** Exercise requirements **
A: Decide whether each statement agrees with the SRM recovery guide below. Answer yes or no for each and quote the deciding words from the guide: (i) Testing a recovery plan affects replication. (ii) When testing stops, the test snapshots are unmapped and deleted. (iii) If the protected site is no longer available, the recovery plan stops running.
B: Count the lines of the listing below that contain the string "right", treating uppercase and lowercase as different, and give only the number.

** Document passage **
+===+
Users Guide
You should run test recoveries as often as needed. Testing a recovery plan does not affect replication or the ongoing operations
of either site (though it might temporarily suspend the selected local virtual machines at the recovery site if recoveries are
configured to do so). You can cancel a recovery plan test at any time.
In the case of planned migrations, a recovery stops replication after a final synchronization of the source and the target. Note
that for disaster recoveries, virtual machines are restored to the most recent available state, as determined by the recovery
point objective (RPO). After the final replication is completed, SRM makes changes at both sites that require significant time
and effort to reverse. Because of this, the privilege to test a recovery plan and the privilege to run a recovery plan must be
separately assigned.
When SRM test failovers to the recovery site are requested, SRM performs the following steps:
1. Determines the latest recovery point for each replicated volume.
2. Creates a writeable test snapshot for each recovery point, with a name in the form srannnnnn where nnnnnn is a
monotonically increasing number.
3. Maps the test snapshots to the appropriate ESXi hosts on the recovery site.
When testing stops, the test snapshots are unmapped and deleted.
Failover and failback
Failback is the process of setting the replication environment back to its original state at the protected site prior to failover.
Failback with SRM is an automated process that occurs after recovery. This makes the failback process of the protected virtual
machines relatively simple in the case of a planned migration. If the entire SRM environment remains intact after recovery,
failback is done by running the reprotect recovery steps with SRM, followed by running the recovery plan again, which moves
the virtual machines configured within their protection groups back to the original protected SRM site.
In disaster scenarios, failback steps vary with respect to the degree of failure at the protected site. For example, the failover
could have been due to a storage system failure or the loss of the entire data center. The manual configuration of failback is
important because the protected site may have a different hardware or SAN configuration after a disaster. Using SRM, after
failback is configured, it can be managed and automated like any planned SRM failover. The recovery steps can differ based on
the conditions of the last failover that occurred. If failback follows an unplanned failover, a full data re-mirroring between the
two sites may be required. This step usually takes most of the time in a failback scenario.
All recovery plans in SRM include an initial attempt to synchronize data between the protection and recovery sites, even during
a disaster recovery scenario.
During the disaster recovery, an initial attempt will be made to shut down the protection group’s virtual machines and establish a
final synchronization between the sites. This is designed to ensure that virtual machines are static and quiescent before running
the recovery plan, in order to minimize data loss wherever possible. If the protected site is no longer available, the recovery plan
will continue to execute and will run to completion even if errors are encountered.
This new attribute minimizes the possibility of data loss during a disaster recovery, balancing the requirement for virtual machine
consistency with the ability to achieve aggressive recovery-point objectives.
Automatic failover
SRM automates the execution of recovery plans to ensure accurate and consistent execution. Through the vCenter Server you
can gain full visibility and control of the process, including the status of each step, progress indicators, and detailed descriptions
of any error that occurs.
In the event of a disaster when an SRM actual failover is requested, the SRA will perform the following steps:
1. Select the replicated volumes.
2. Identify and remove any incomplete remote copies that are in progress and present the most recently completed Remote
Copy as a primary volume.
3. Convert remote volumes into primary volumes and configure authentication for ESXi hosts to mount them.
If an actual failover does not run completely for any reason, the failover can be called many times to try to complete the run. If,
for example, only one volume failed to restore and that was due to a normal snapshot being present, the snapshot could be
manually deleted and the failover be requested again.
8
Using SRM for disaster recovery
+===+
Chart interpretation exercises
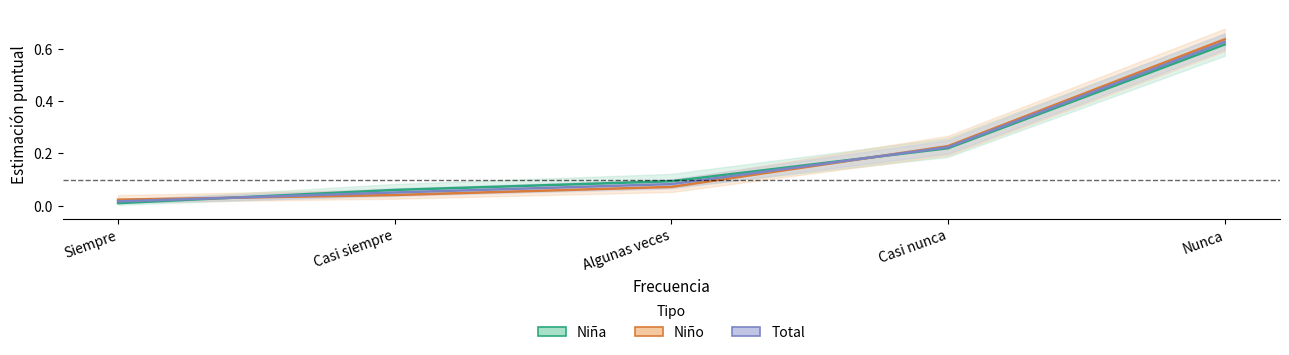

True or false: Niña and Total cross at least once.

True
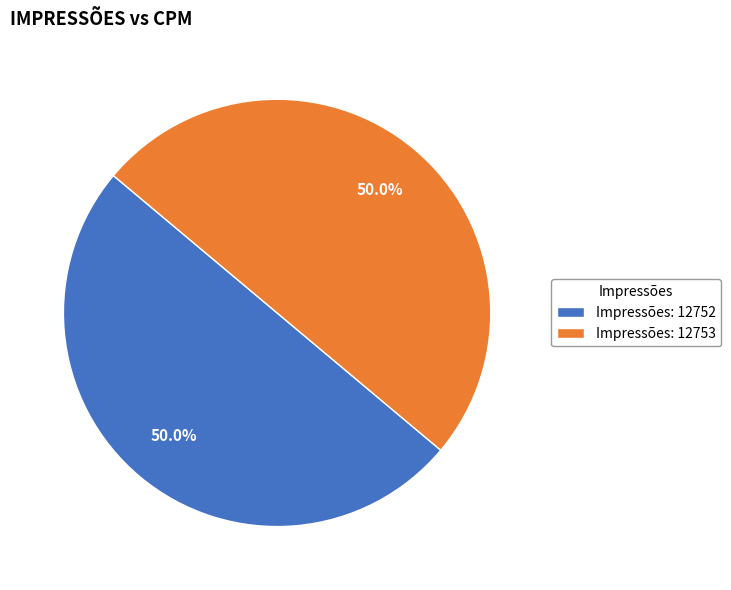

What is the ratio of the value at Impressões: 12752 to the value at Impressões: 12753?

1.0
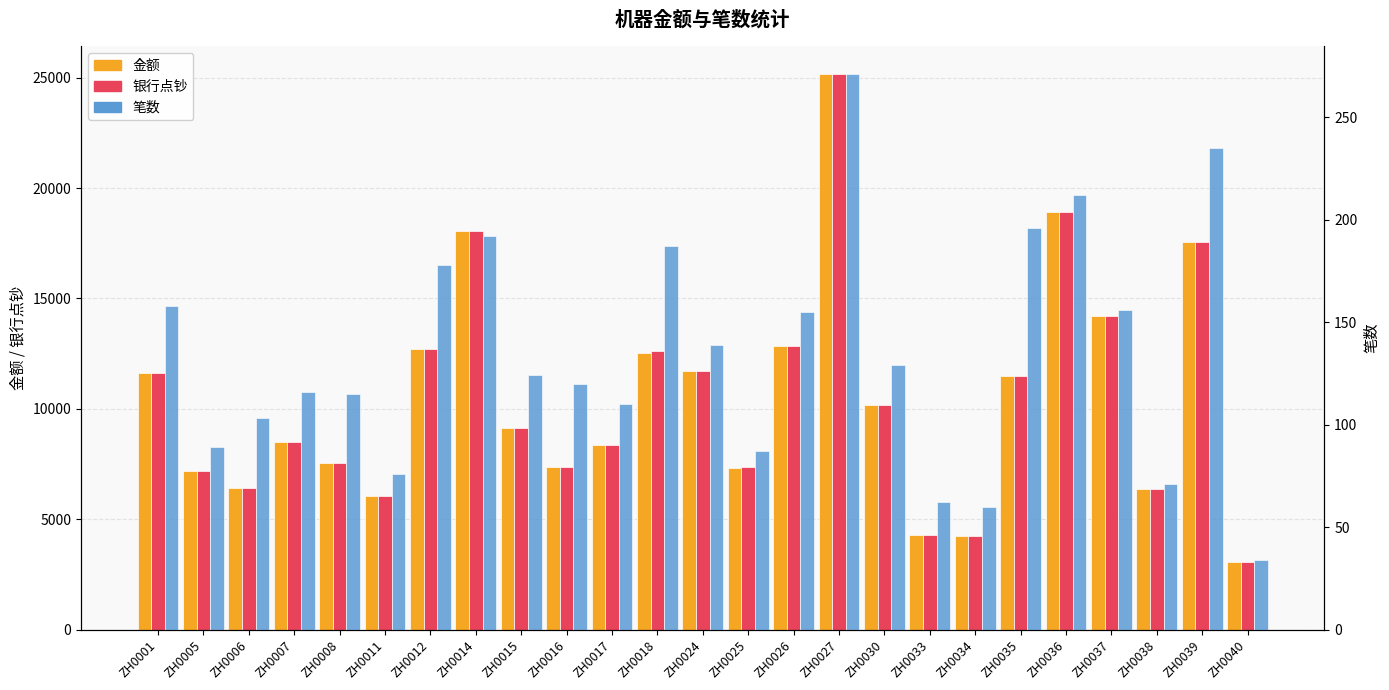

What is the spread (max minus min) of values at ZH0027?

24899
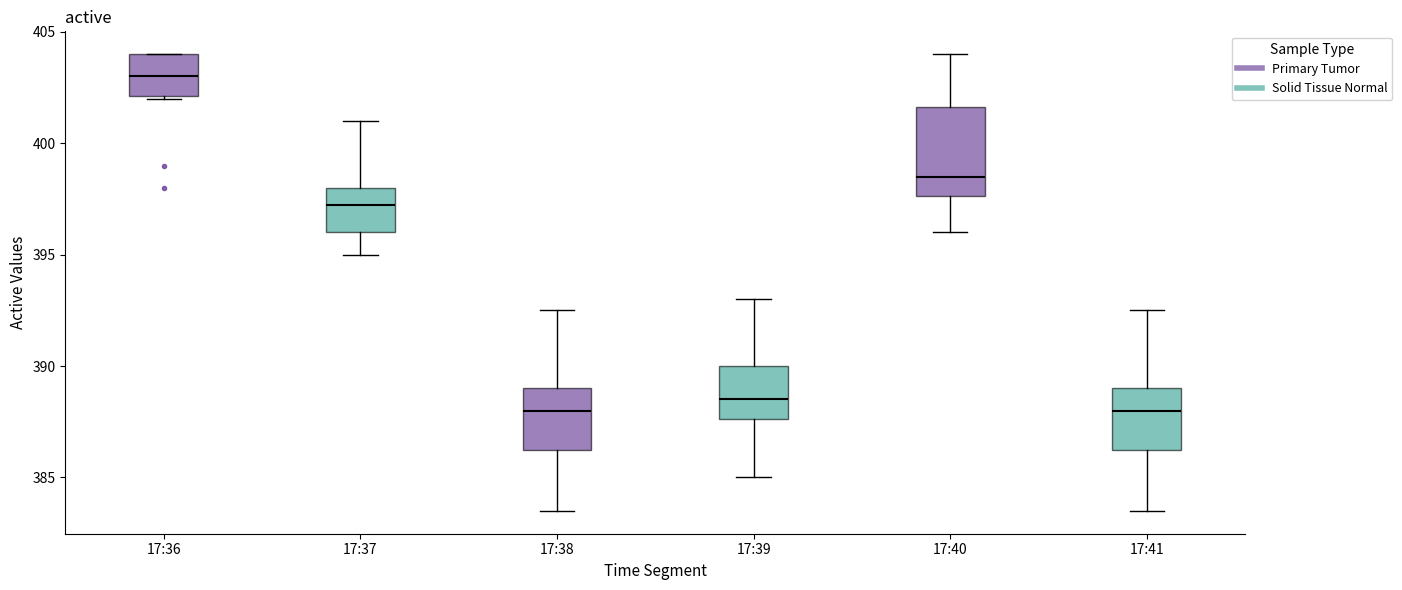

Reading left to right, transcribe this box plot: for each box, give where its median line is, the range the box spans, and where its two whiskers end, as read against the y-axis. The values are not printed on the chart, so give them approximately, as read against the axis.

17:36: median 403.0, box 402.0 to 404.0, whiskers 402.0 to 404.0
17:37: median 397.5, box 396.0 to 398.0, whiskers 395.0 to 401.0
17:38: median 388.0, box 386.5 to 389.0, whiskers 383.5 to 392.5
17:39: median 388.5, box 387.5 to 390.0, whiskers 385.0 to 393.0
17:40: median 398.5, box 397.5 to 401.5, whiskers 396.0 to 404.0
17:41: median 388.0, box 386.5 to 389.0, whiskers 383.5 to 392.5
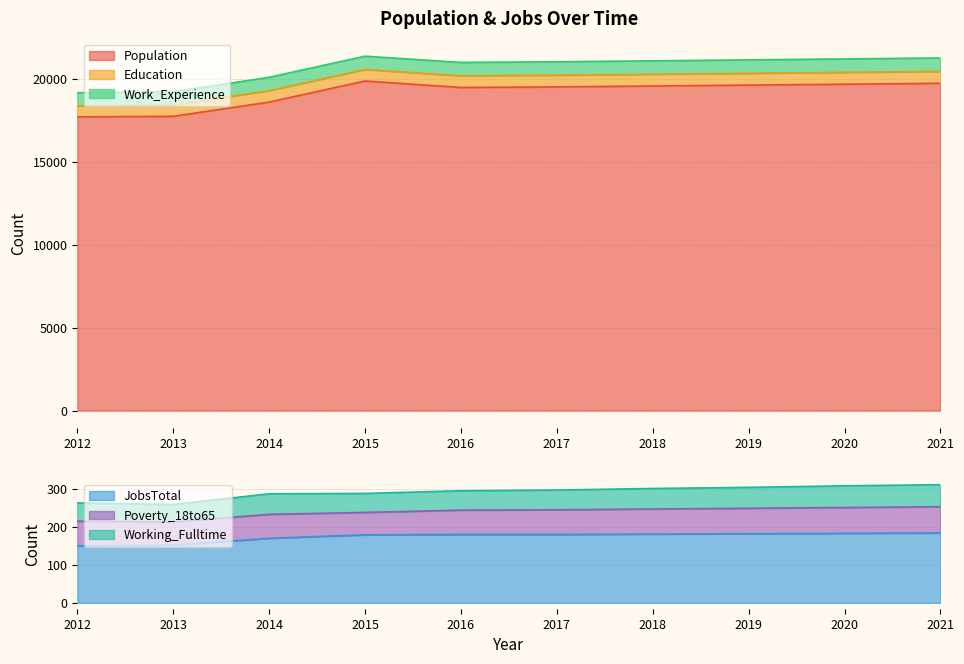

Between 2012 and 2018, which series saw the biggest shift?

Population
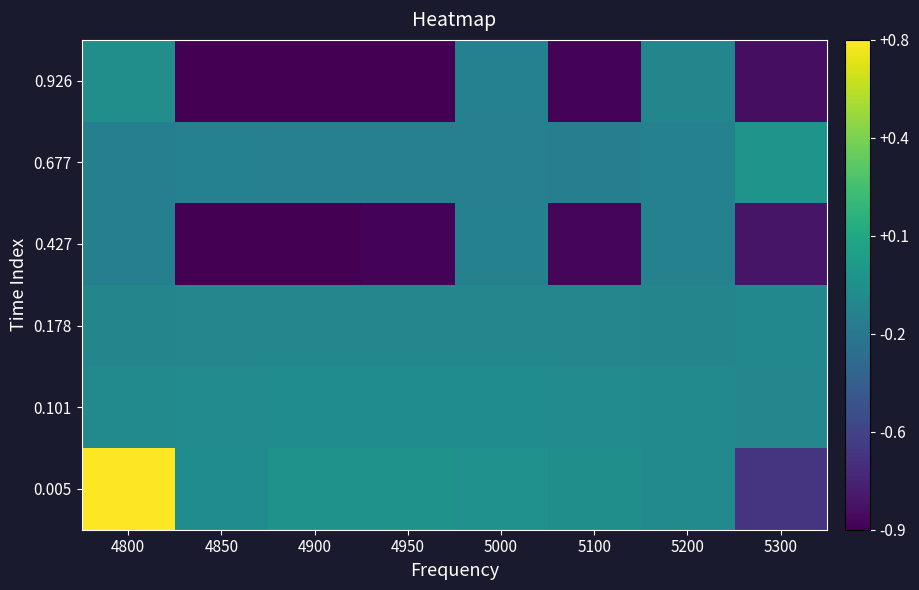

Reading left to right, extract all data points from this chart.

0.005: 4800=0.8	4850=-0.1	4900=-0.0	4950=-0.0	5000=-0.1	5100=-0.1	5200=-0.1	5300=-0.6
0.101: 4800=-0.1	4850=-0.1	4900=-0.1	4950=-0.1	5000=-0.1	5100=-0.1	5200=-0.1	5300=-0.1
0.178: 4800=-0.1	4850=-0.1	4900=-0.1	4950=-0.1	5000=-0.1	5100=-0.1	5200=-0.1	5300=-0.1
0.427: 4800=-0.2	4850=-0.9	4900=-0.9	4950=-0.9	5000=-0.2	5100=-0.9	5200=-0.2	5300=-0.8
0.677: 4800=-0.2	4850=-0.2	4900=-0.2	4950=-0.2	5000=-0.2	5100=-0.2	5200=-0.2	5300=-0.0
0.926: 4800=-0.1	4850=-0.9	4900=-0.9	4950=-0.9	5000=-0.2	5100=-0.9	5200=-0.1	5300=-0.8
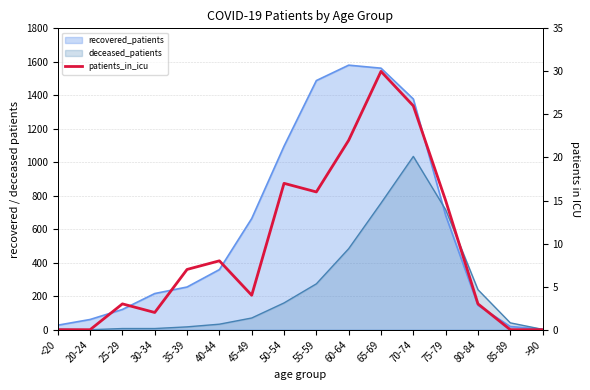

What position from the left is 70-74?

12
+===+
** Response list **
A:
(i) No: "Testing a recovery plan does not affect replication or the ongoing operations"
(ii) Yes: "When testing stops, the test snapshots are unmapped and deleted."
(iii) No: "will continue to execute and will run to completion even if errors are encountered."

B: 2